=== EXERCISE TEXT ===

Sapiens2 + Cosmos 3 — Summary & Comparison for a Video-Streaming Vision App
Prepared June 1, 2026. Companion to the Cosmos 3 study plan.
The target app: stream video into an endpoint, then surface reasoning / world understanding / object detection / measurement on the processed video. This doc summarizes Sapiens2, then compares it head-to-head with Cosmos 3 against those four capabilities, and proposes an architecture.
Sapiens2 — Summary
Meta AI released Sapiens2 on April 27, 2026 — the second generation of its human-centric vision foundation model. The one-sentence version: it's the best open model for precise, dense, pixel-level understanding of people, and it does nothing for non-human objects.
What it does (five tasks, one frozen backbone + lightweight heads):
- Pose estimation — 308-keypoint full-body skeleton, including a dense 243-keypoint face and 40-keypoint hands. This is far beyond typical 17-keypoint COCO pose.
- Body-part segmentation — 29 semantic classes (added eyeglasses), sharp boundaries.
- Pointmap estimation — per-pixel 3D point in the camera frame (XYZ). This is the "measuring" primitive — but note it's focal-length-normalized + a learned scale scalar, not absolute metric (see "Pointmap limitations" below). Better than relative depth (it's a consistent 3D shape), but not centimeters out of the box.
- Surface normal estimation — per-pixel unit normals; 5B hits 6.73° mean angular error (4K variant median just 3.08°).
- Albedo estimation — true diffuse color/skin tone independent of lighting.
Scale & training:
- Sizes: 0.4B, 0.8B, 1B, 5B params, native 1K resolution; hierarchical windowed-attention variants extend to 4K. The 5B is the highest-FLOPs ViT reported (15.7 TFLOPs).
- Trained on Humans-1B (1B curated human images, filtered from ~4B), pretrained with a joint MAE + DINOv3-style contrastive objective so it keeps both fine texture fidelity (for albedo/normals) and high-level semantics.
- Benchmarks: 82.3 mAP pose, 82.5 mIoU segmentation; the frozen 5B backbone beats even DINOv3-7B (a larger general-purpose model) across every human task.
Nature of the model — important for app design:
- It's an image / per-frame model (a ViT backbone with dense-prediction heads). There is no temporal/video module — for video you run it frame-by-frame (optionally with your own tracking/smoothing).
- It's a specialist: humans only. It is not a VLM, not a reasoner, not an open-vocabulary object detector. No text in, no language out.
- Open weights (
facebook/sapiens2on HF), code atfacebookresearch/sapiens2, paper. The 0.4B is small enough for real-time per-frame inference on a single mid-range GPU; the 5B/4K variants are batch/offline-grade.
Pointmap limitations (important for "measuring")

=== SUPPLIED DATA ===
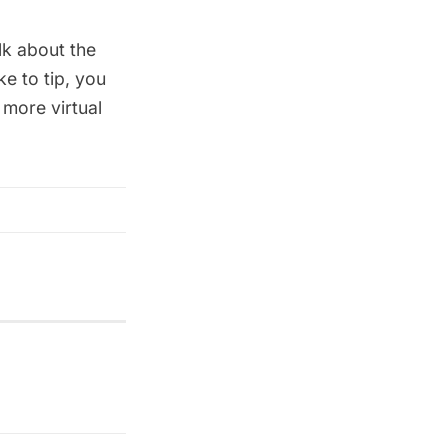
lk about the
e to tip, you
 more virtual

=== LIST OF TASKS ===
**1.** Please quote the Sapiens2 summary, starting with "Sapiens2 — Summary" and going on through "for non-human objects.".
**2.** Answer these from the Sapiens2 summary:
(a) On what date did Meta AI release Sapiens2?
(b) How many keypoints make up the full-body pose skeleton?
(c) What dataset was Sapiens2 trained on?
The material has nothing to do with the Sapiens2 summary.

=== TASK ANSWERS ===
**1.**
Sapiens2 — Summary
Meta AI released Sapiens2 on April 27, 2026 — the second generation of its human-centric vision foundation model. The one-sentence version: it's the best open model for precise, dense, pixel-level understanding of people, and it does nothing for non-human objects.

**2.**
(a) April 27, 2026
(b) 308
(c) Humans-1B